В акте реинтерпретации мы и находим творческий характер самого трасцендирования. Выбор между многообразием возможностей, а именно создание своей собственной возможности как жизнетворчество — это неотъемлемая часть самого трансцендирования. Мы видим, что «учреждением» является сам выбор человека, «укоренением» в этом контексте является сам прошлый опыт, а «обоснованием» является сама практика реализации выбора ради-чего. Этот зазор между причиной и основанием является по сути зазором между детерминизмом и свободной волей творящего. Это и есть то, что Фанкл характеризует как проактивность: в промежутке между раздражителем и реакцией мы способны сами выбрать реакцию.

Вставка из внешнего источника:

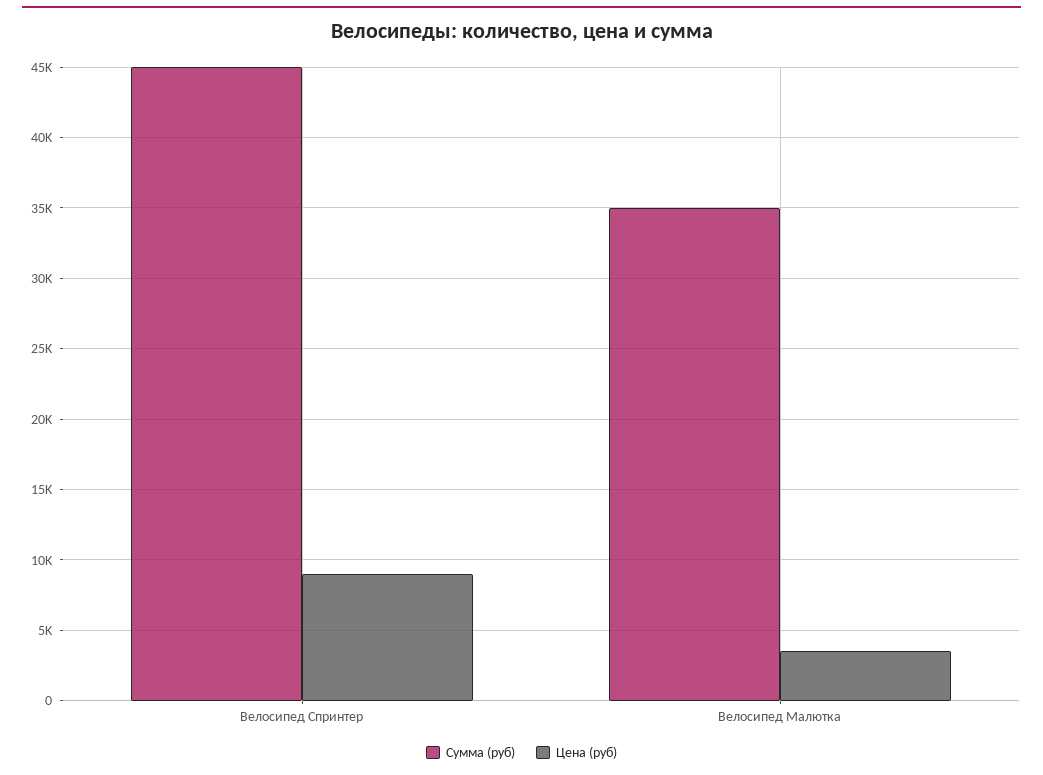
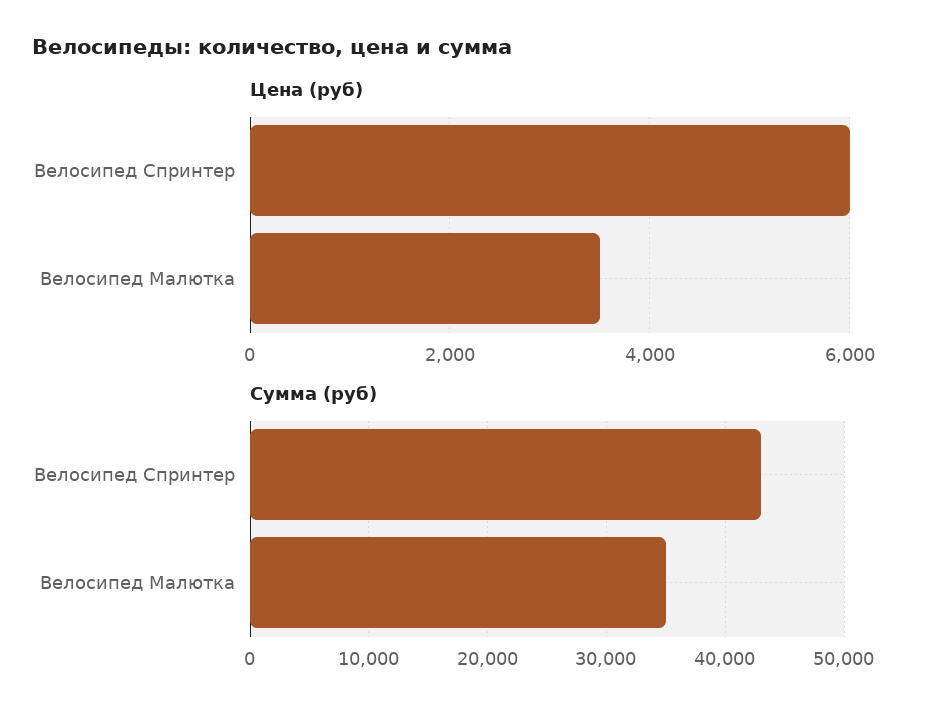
Сумма (руб), Велосипед Спринтер: 45000 -> 43000
Цена (руб), Велосипед Спринтер: 9000 -> 6000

И здесь разворачивается двуаспектный характер самой травмы, кризиса, как изначального противоречи, диссонанса, фрустрации: оно может служить толчком к росту, необходимым условии бытия присутствия, или же тем, что останавливает рост, погружает человека в пространство сопротивления жизни, в пространство отрицания или же просто — самоуничтожения. Жизнь становится медленным умиранием, ожиданием скачка назад — в идеализированное прошлое, восстановить прошлое в настоящем, потому как будущего в этом пространстве нет. Это и есть вытеснение будущего — как неопределённости. Сам характер компульсивности подчёркивает циклический характер любого невроза, — отчасти обсессивный, направленный на восстановление идеализированного прошлого, где травма — вытеснена. Не это ли называется симуляцией?
Здесь открывается целый шлюз к пониманию массового рынка, массовой культуры, как культуры невроза, потому — симуляции. Терапия культуры, — это терапия массовой травмы, реинтерпретация событий травмы как конструктивных, рассмотрение этих событий в более широком контексте, включение их в «ради чего», в бытие-в-мире. Этим интересным образом характеризуется актуальная политическая коммуникация, как коммуникация, направленная на замыкание элементов среды, но не на их объединение. Это замыкание — невротическое, конфликтное, потому направленное на вытеснение, ограждение, непонимание, хейтерство.
Наибольшая из основных проблем нашего культурного прошлого: отказ от переосмысления и интеграции своего опыта в общемировой, сакрализация и идеализация авторитарных образов прошлого, вытеснение жертв. Всё это проблематизирует понимание границ — ригидных и неповоротливых в нашем случае. Это и является коммуникативным ядром культуры, это и является наиболее тяжеловесным якорем, удерживающим российскую культуру в замкнутом круге невроза, который уже успел прогрессировать если не в психоз, то в устойчивое расстройство.